At the Library of Economics and Liberty, David Henderson writes:
Why do I make such a strong distinction between the 1960s and the 1970s? Because in the 1960s, the dominant view about economists in macro was Keynesianism, the dominant ideology was statism, and the leading economist was the late Paul Samuelson. By the late 1960s, that had started to shift and by the mid-1970s, the shift was well under way. By the late 1970s, the dominant macro view was either monetarism or rational expectations ... and the leading economist was Milton Friedman.
From Marcelle Chauvet and Zeynep Senyuz:
Before October 1979, the Federal Reserve (Fed) used to target bank reserves in the financial system. A measure of the tightness of monetary policy was the changes in the federal funds rate. In October 1979, the Federal Reserve Bank adopted new operating procedures shifting their emphasis from targeting the federal funds rate to the quantity of non-borrowed bank reserves in order to achieve the desired rates of growth in the monetary aggregates.

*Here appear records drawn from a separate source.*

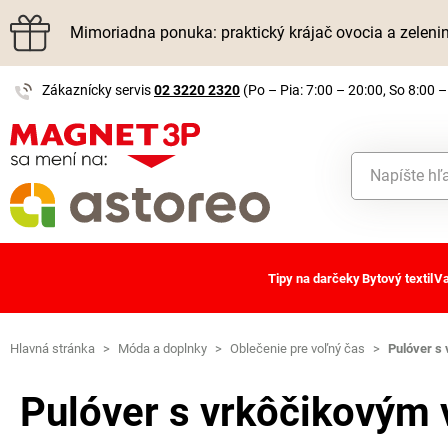
Mimoriadna ponuka: praktický krájač ovocia a zelen
Zákaznícky servis
02 3220 2320
(Po – Pia: 7:00 – 20:00, So 8:00 –
Tipy na darčeky
Bytový textil
Va
Hlavná stránka
>
Móda a doplnky
>
Oblečenie pre voľný čas
>
Pulóver s
Pulóver s vrkôčikovým 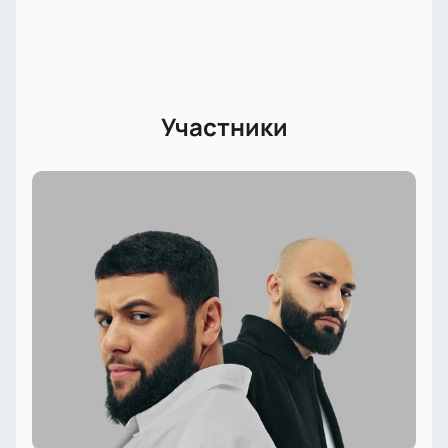
Участники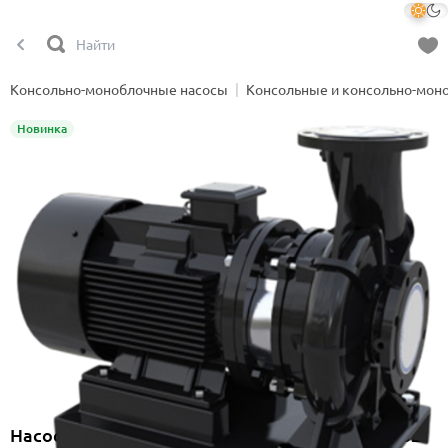
Консольно-моноблочные насосы
Консольные и консольно-мон
Новинка
Насос консольно-моноблочный Onimiq NBF 32-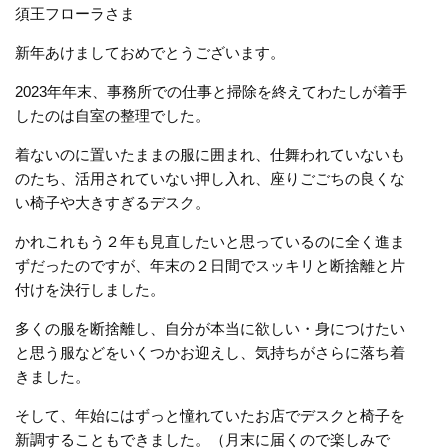
須王フローラさま
新年あけましておめでとうございます。
2023年年末、事務所での仕事と掃除を終えてわたしが着手
したのは自室の整理でした。
着ないのに置いたままの服に囲まれ、仕舞われていないも
のたち、活用されていない押し入れ、座りごごちの良くな
い椅子や大きすぎるデスク。
かれこれもう２年も見直したいと思っているのに全く進ま
ずだったのですが、年末の２日間でスッキリと断捨離と片
付けを決行しました。
多くの服を断捨離し、自分が本当に欲しい・身につけたい
と思う服などをいくつかお迎えし、気持ちがさらに落ち着
きました。
そして、年始にはずっと憧れていたお店でデスクと椅子を
新調することもできました。（月末に届くので楽しみで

From Understanding Open Market Operations by M.A. Akhtar:
The formulation of monetary policy has undergone significant shifts over the years. In the early 1980s, for example, the Federal Reserve placed special emphasis on objectives for the monetary aggregates as policy guides for indicating the state of the economy and for stabilizing the price level. Since that time, however, ongoing and far-reaching changes in the financial system have reduced the usefulness of the monetary aggregates as policy guides.
From Macroeconomics by N. Gregory Mankiw:
In 1993, Fed Chairman Alan Greenspan announced that the Fed would pay less attention to short-run fluctuations in monetary aggregates.